The Municipal Services Committee voted 4-1 to reject a proposal by the New Haven Peace Commission on Thursday to designate East Rock Park as New Haven’s Peace Park.

The designation was meant to coincide with the recent restoration and rededication of the “Angel of Peace” that sits atop the New Haven Soldiers’ and Sailors’ Monument at East Rock. While members of the Peace Commission said they hoped the new designation — which they stressed would not require a name change — would embody the city’s vision and commitment to a world without violence, some aldermen said they wanted to keep the park free of any other associations. They also expressed concern that the designation might detract from the memorial’s intended purpose of honoring veterans.

Ward 13 Alderman Alex Rhodeen, who voted against the proposal, said that East Rock Park, as a crossroads and showcase for the city, was better left without any designations, no matter how well intentioned. He explained that there were many equally deserving causes that could be attached to the park and so it was better not to choose one over any of the others.

“There was also a concern it might politicize the memorial,” he said.

Alfred Marder, chairman of the New Haven Peace Commission, told the committee members that the purpose of the designation was to help establish a “culture of peace” in the city. The proposal noted that New Haven is designated by the United Nations as a Peace Messenger City and given that “the past Century has been one of the most ravaged centuries in human history and the new Century seems destined to start out no better,” it is imperative to increase the number of symbols of peace.

The International Association of Peace Messenger Cities designates Peace Messenger Cities — there are currently about 90 — to recognize and encourage the role and responsibility cities have in creating a culture of peace.

“It will help put New Haven on the map, one more time, as committed to arranging our lives around principles of peace rather than principles of war,” said Pat Topitzer, another Peace Commission member.
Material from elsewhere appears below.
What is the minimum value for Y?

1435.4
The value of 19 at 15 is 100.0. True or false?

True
While both Topitzer and Marder said the New Haven Parks Department had unanimously approved the designation, they acknowledged that there had been some objections.

Ward 28 Alderman Mordechai Sandman said that because the voting age was 21 for so long — the Constitution was amended to give 18-year-olds the right to vote in 1971 — many soldiers between the ages of 18 and 21 had been drafted with no say in the matter. To redesignate the park containing the veterans’ memorial would dishonor them, he said.
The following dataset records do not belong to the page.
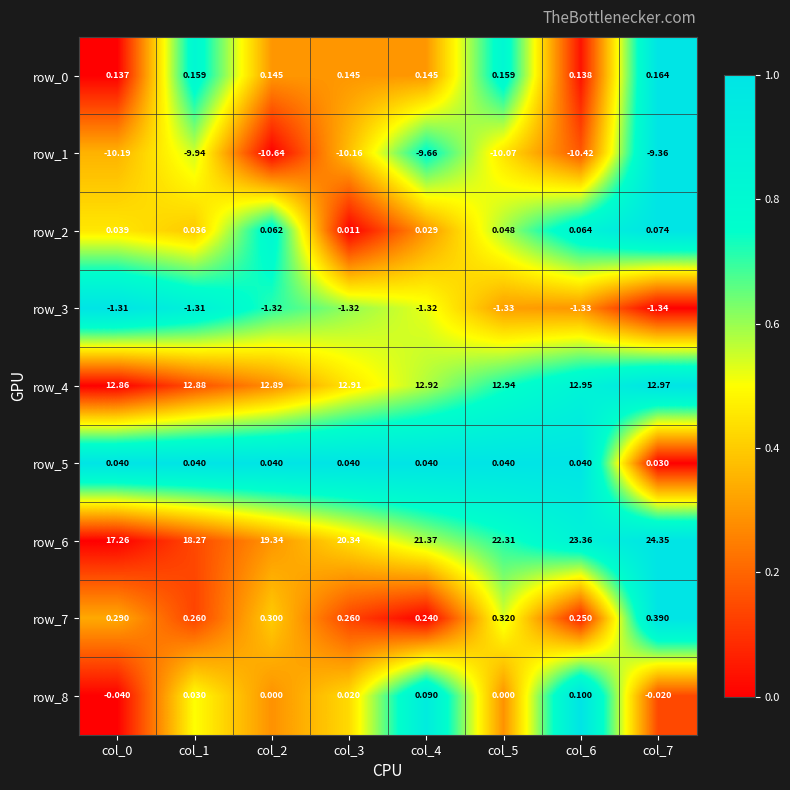

Which series has the widest spread of values?

row_6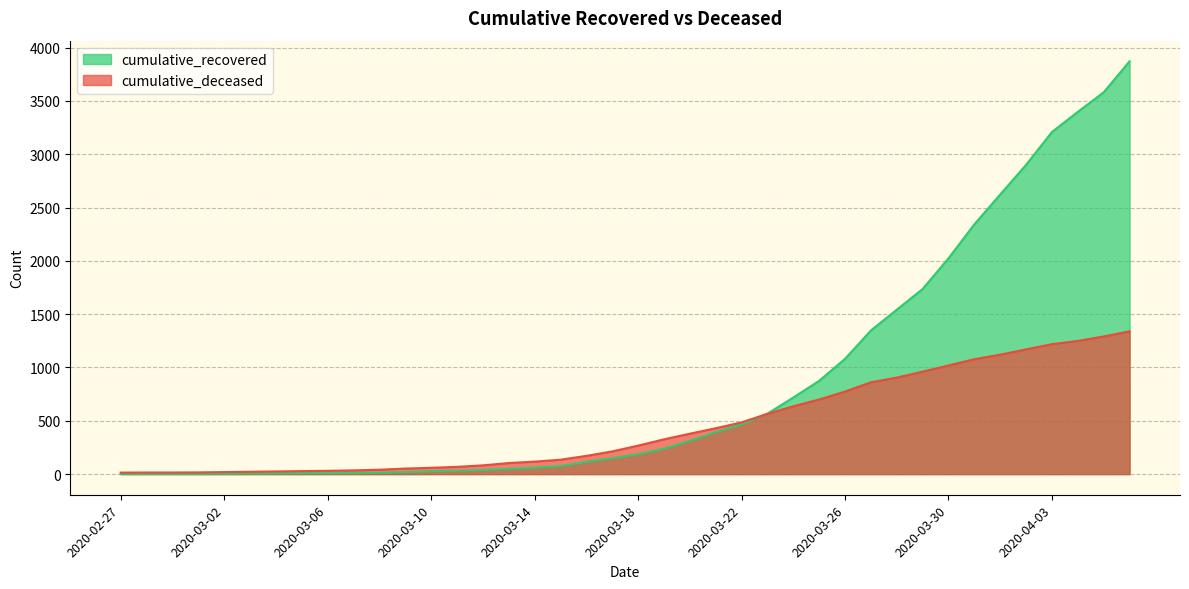

True or false: cumulative_deceased and cumulative_recovered intersect in this chart.

True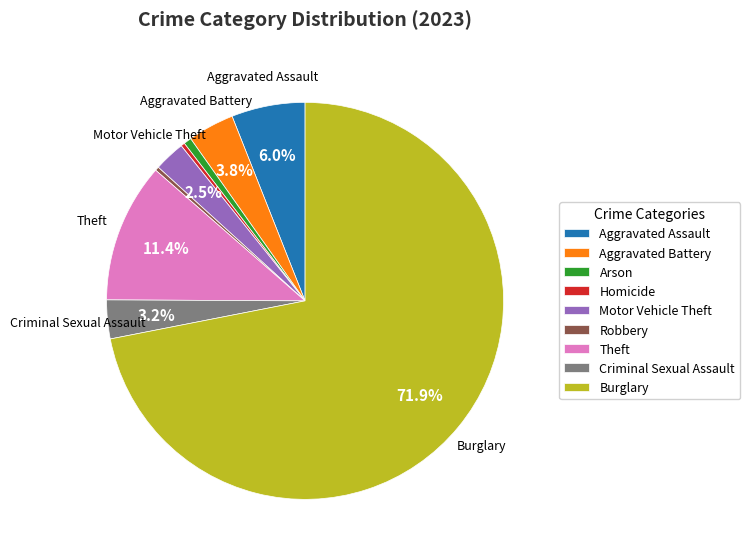

To the nearest percent, what is the combined percentage of Burglary and Aggravated Assault?

78%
“The park is in honor of the young soldiers who had no choice to go and fight and die for their country,” Sandman said.

But Sandman said he would support a peace park in a different location.
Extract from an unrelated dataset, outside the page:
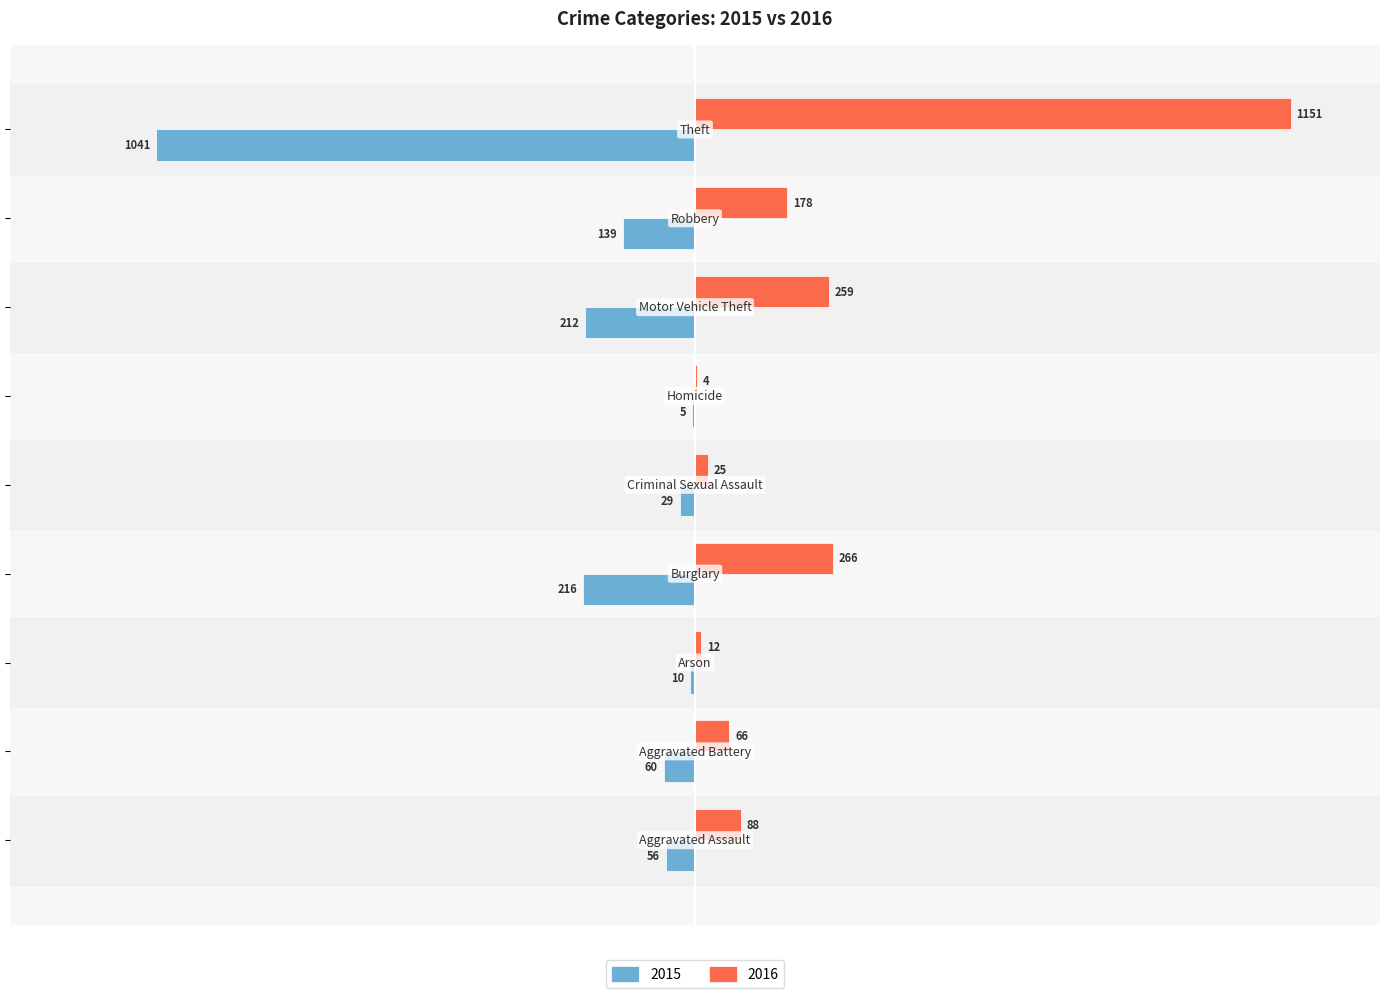

What are all the series names shown in the legend?

2015, 2016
Some of the most vocal public objections had came from retired Lt. Col. Edward Giering, who had sparred verbally with Marder at the ceremony for the restored “Angel of Peace” on Nov. 1. He compared the redesignation to changing the name of the Washington Monument.

“I don’t feel that anyone from this time or generation should be going back and changing the name of the park … [containing] the memorial, which was paid for and designated after the Civil War,” he said.

The memorial was erected in 1886 in recognition of 420 New Haven residents killed during the war.